The Innovative Prototyping @ Dynamic Fields – Responsive Architecture Workshop, which took place in Bucharest, Romania July 16-29, resulted in five innovative prototypes. The workshop was benefited by the presence of Patrik Schumacher, Director of Zaha Hadid Architects, founder of AA Design Research Lab London and one of the most important figures in the world of computational design.

The workshop’s purpose was the understanding of how the advancement of digital technology is helping architects respond to the complexity of the environment surrounding them. The five prototypes (Turbillon, Interactive Field, Dynamic Muqarnas, Project 86 and Wind Mapper) were to be exposed at different fairs or events.

1. Project 86: A dynamic structure formed of diamond shaped modules having flexible joints which allow the interconnected parts to react at an individual level or as an integrative system. The final project was the result of an intensive testing of various iterations. The idea was to create a structure having moving parts and allowing it to constantly adapt and change to its surrounding environment and in particular, to the airflow created by the industrial fans strategically placed to create a pleasant movement.

2. Interactive Field: After several days of test-trials with different materials under a constant (vortex) flow of a fan, the cup became the perfect unit to test, due to its lightness and versatility (shape, texture, price, availability).  The project goal was to find a pattern and to explore material properties in order to generate specific sub-wind fields. Dividing the wind fields system in sub-systems. Trying the cups together with a flexible material generates a moldable field that works with the fan and adapts to its conditions constantly. It directs the wind in small fields still, while changing its shape according the environment.

3. Tourbillon: The challenge was finding a simple and effective operation that would alter static behaviors into performant ones. The base material of this study is paper. Using the childhood experience in the art of Kirigami, the participants discovered how cuts and folds can modify the behavior of a paper sheet from a simple plane into a responsive three dimensional surface. The ‘fold and cut system’ was replaced by digital design and automated manufacturing.
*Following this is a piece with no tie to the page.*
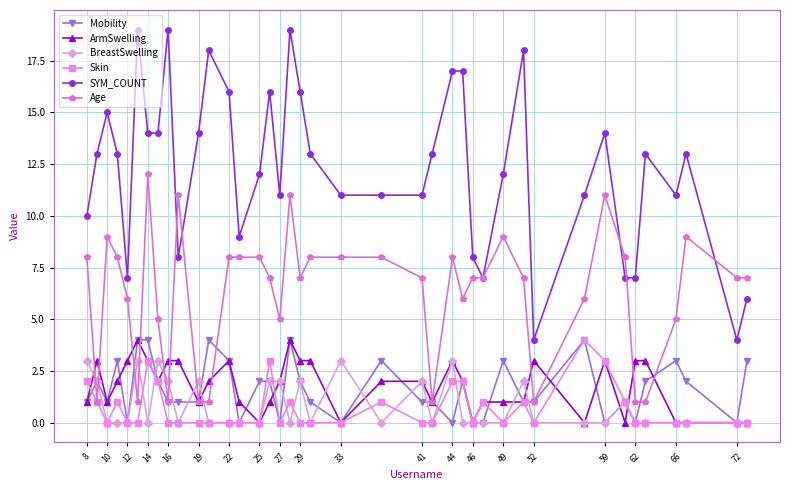

True or false: Mobility has more than 1 points higher than both neighbors.

True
The project goal was to obtain a geometry control landscape through cutting and surface optimization with an expected performance in a dynamic field and to transform a planar surface in 3D landscape under the force of wind making a volume from a plane.

4. Wind Mapper 1.0: The goal of this project was to understand how complexity is generated based on the physical interaction of a simple geometry with a dynamic field. The participants called it “simplexity”. The chosen structure is flexible modulated elastic one made out of balsa wood. The simple geometry based on a triangle module generates complexity through the elastic behavior of the whole system in the interaction process.

5. Dynamic Muqarnas: Inspired by the reminiscent of the stalactites and the muqarnas, the Dynamic Muqarnas project is reconstructing and rethinking the traditional elements and materials into a flexible and performing structure. Muqarnas display radial symmetry based upon N-gonal symmetry. The number of unique tiles possible is derived from N = N/2 – 1. Larger N values result in thinner muqarnas tiles. There are an unlimited number of muqarnas tile sets given the wide variety of tile profile design possibilities.